In Thomas Sherred‘s short story E for Effort a movie director uses a time machine to shoot historical films and win praise for his realistic style. Hard to Be a God might raise suspicions that just such machine came into possession of German: the feel is almost documentary — sometimes extras even look into the camera, breaking the fourth wall. The credibility is achieved not only through costumes, sets and props, but also through the extremely graphic and unglamorous imagery: the streets are filled with knee-high mud, vultures circle around gallows, corpses rot in ditches. All this is almost palpable, and when characters sniff at the stench of a medieval city or dip their hands into the sloppy mud — which they do a lot — you can almost smell it. “My father wanted his film to be wider than the frame, to go beyond the screen with odours and tactile sense,” German Jr told me. “Generally speaking, he tried to create a sort of 3D film: meaning not the actual technology as such, but rather the effect of immersion into the world he depicted.” At times it goes past realism: the grotesque, disfigured faces, the emphatic ugliness and the sense of claustrophobia (the camera, though in a constant movement, always operates in a small area) evoke the eerie paintings of Hieronymous Bosch.

“In his last film German challenged the ultimate level of the universal hierarchy – God”

“This film has been made without any compromises or conventions,” German Jr continues. “Our idea of what the Middle Ages were like is to great extent formed by movies, by that Ridley Scott crusader film and the like. There are dozens and hundreds of movies that offer a retouched, Hollywood version of the Dark Ages, with all those white garments, clean faces and even teeth.” One might argue that Scott’s Kingdom of Heaven and Robin Hood aren’t the most blatant examples of varnishing the history, but indeed, after Hard to Be a God they look like glossy photoshoots. Not to mention the fact that Scott presented the titular hero of Robin Hood not only as a noble-hearted outlaw, but also as some sort of anachronistic political activist advocating for democracy. Unlike him, German’s Rumata (portrayed by grizzly-bearded Leonid Yarmolnik, an actor mostly known for his TV appearances – another unusual casting decision) remains passive for the bulk of the film’s three hours. Being a future Terran, in Arkanar Rumata is almost omnipotent; he knows everything and can do anything. Except he can’t: he’s a powerless god in shiny armour, allowed, at most, to punch someone in the face to prevent a killing, or to teach hygiene to his nobleman friends. Both to no avail.

After abandoning a heroic figure (Trial on the Road), and big history (Twenty Days without War), then desacralising Stalin (Khrustalyov, My Car), in his last film German challenged the ultimate level of the universal hierarchy – God. Maybe it was meant to be his last film? In fact, quite the contrary is true – it was to have been first.
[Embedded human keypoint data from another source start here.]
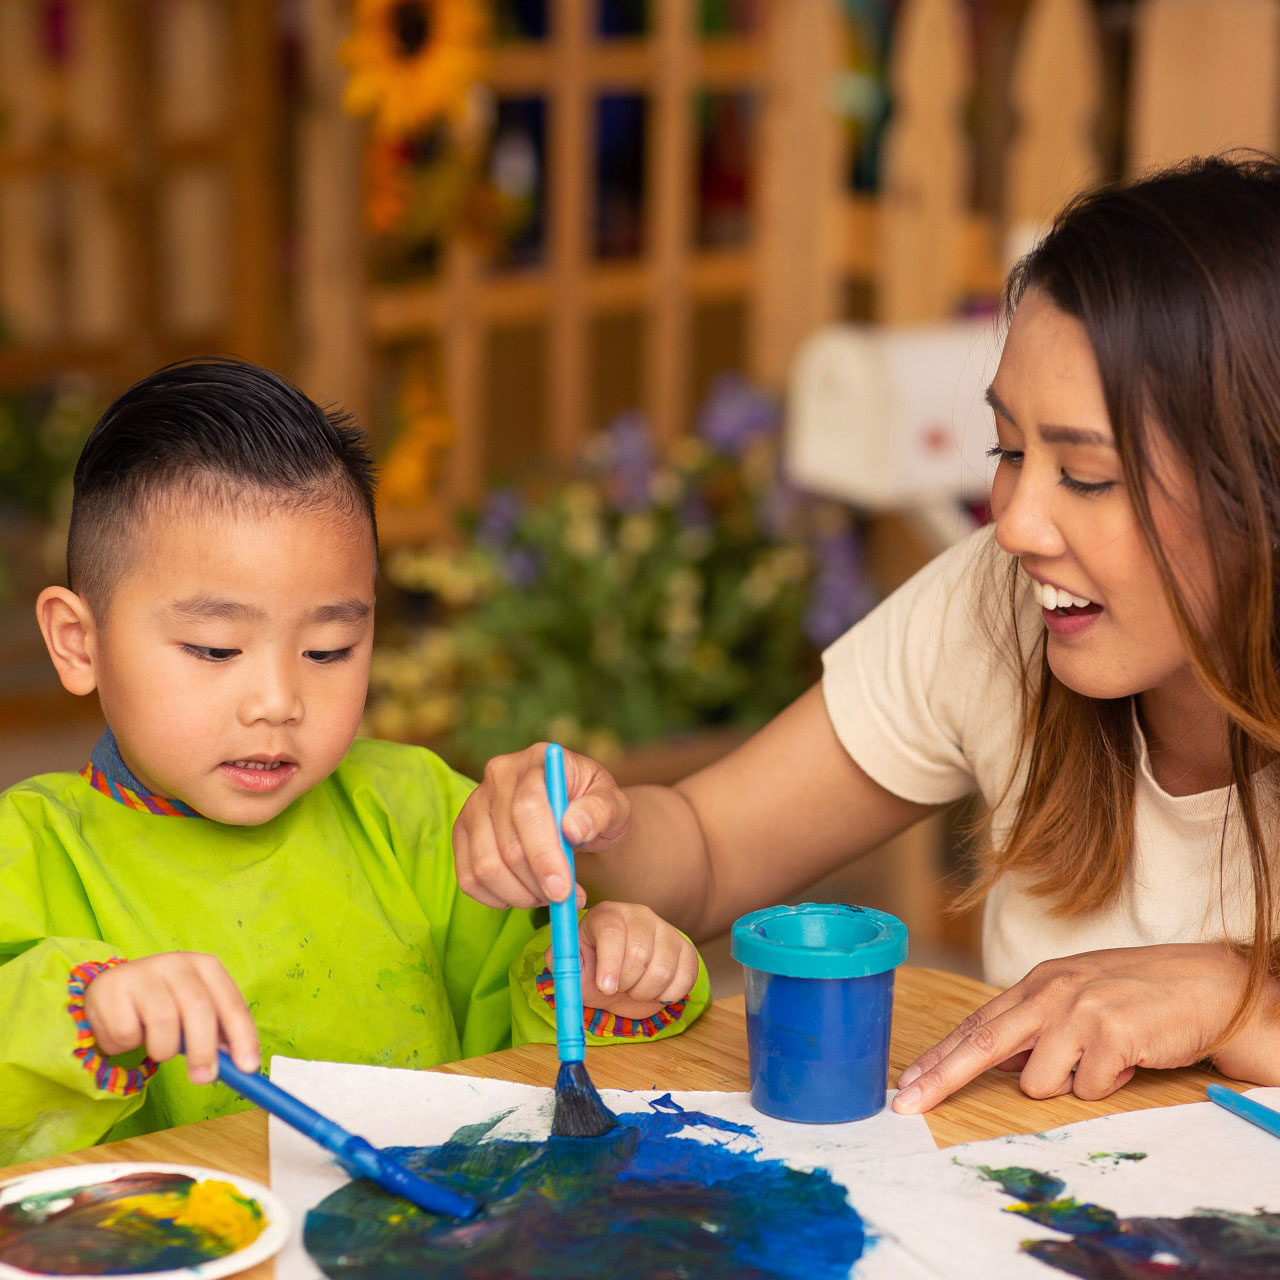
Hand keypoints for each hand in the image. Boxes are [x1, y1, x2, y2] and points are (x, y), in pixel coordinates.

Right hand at [82, 952, 259, 1085]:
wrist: (111, 990)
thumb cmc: (163, 1003)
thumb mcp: (194, 1012)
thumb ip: (218, 1033)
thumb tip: (241, 1065)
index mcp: (206, 966)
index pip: (231, 1002)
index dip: (243, 1035)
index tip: (247, 1067)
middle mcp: (178, 962)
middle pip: (198, 1008)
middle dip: (204, 1049)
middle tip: (203, 1078)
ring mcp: (144, 972)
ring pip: (163, 1020)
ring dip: (162, 1049)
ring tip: (157, 1048)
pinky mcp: (112, 987)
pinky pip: (126, 1031)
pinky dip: (128, 1045)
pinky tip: (127, 1033)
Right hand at [454, 743, 631, 908]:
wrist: (575, 813)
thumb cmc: (595, 807)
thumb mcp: (614, 805)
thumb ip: (600, 812)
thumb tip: (573, 828)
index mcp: (537, 760)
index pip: (529, 807)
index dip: (544, 854)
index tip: (563, 889)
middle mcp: (499, 775)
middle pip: (507, 843)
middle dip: (537, 882)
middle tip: (563, 900)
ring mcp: (475, 803)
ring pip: (485, 865)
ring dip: (519, 894)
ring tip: (547, 897)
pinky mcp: (462, 831)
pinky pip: (468, 877)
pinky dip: (496, 897)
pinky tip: (524, 895)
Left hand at [547, 901, 698, 1019]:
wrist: (620, 975)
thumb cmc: (593, 968)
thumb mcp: (573, 966)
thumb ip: (566, 962)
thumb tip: (567, 959)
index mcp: (607, 914)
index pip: (612, 931)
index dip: (610, 963)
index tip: (606, 988)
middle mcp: (639, 915)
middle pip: (639, 952)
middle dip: (626, 983)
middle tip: (618, 989)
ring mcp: (665, 929)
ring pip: (663, 968)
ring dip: (645, 992)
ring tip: (634, 990)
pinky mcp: (686, 949)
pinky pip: (686, 977)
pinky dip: (669, 994)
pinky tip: (655, 991)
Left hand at [892, 943, 1260, 1113]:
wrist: (1206, 984)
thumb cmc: (1139, 993)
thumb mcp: (1078, 996)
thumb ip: (1037, 1023)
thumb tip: (999, 1062)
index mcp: (1038, 983)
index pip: (977, 1024)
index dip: (940, 1055)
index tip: (907, 1081)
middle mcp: (1051, 992)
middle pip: (982, 1043)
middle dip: (940, 1078)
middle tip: (908, 1104)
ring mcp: (1079, 1011)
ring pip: (1039, 1082)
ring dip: (1068, 1083)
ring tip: (1102, 1060)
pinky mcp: (1111, 1034)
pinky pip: (1086, 1089)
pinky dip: (1106, 1085)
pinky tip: (1127, 1059)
German completed a script based on the Strugatskys’ book as early as 1968 and was ready to commence pre-production when Soviet troops entered Czechoslovakia to crush the Prague uprising, making the plot, which features a military invasion, unworkable. The events in Prague abolished the last hopes of the generation of the Sixties – the young liberal post-Stalin Soviet intelligentsia that the Strugatsky brothers, like German, belonged to. The novel Hard to Be a God, published in 1964, had anticipated this disappointment – like any sci-fi, it was in a way a metaphor for the current situation.

“Like any Russian intellectual, my father was in a permanent inner dialogue with power, the time, the country,” says German Jr “For him, Hard to Be a God was a film about Russia. And about the search for a meaning, sense, without knowing if there is any.” In the universe of the Strugatskys’ work there was sense and meaning – in the novel Rumata came from a utopian Earth where a communist society had been created, and his aim was to push Arkanar to the bright future; in the film, in contrast, Rumata is a desperate man who doesn’t really know his purpose. German and Karmalita also changed the ending: in the novel, Rumata goes back to Earth. The final shots of the film reprise the opening scene of Trial on the Road – a caravan drags through a snowy landscape. It is Rumata, leaving Arkanar, going nowhere.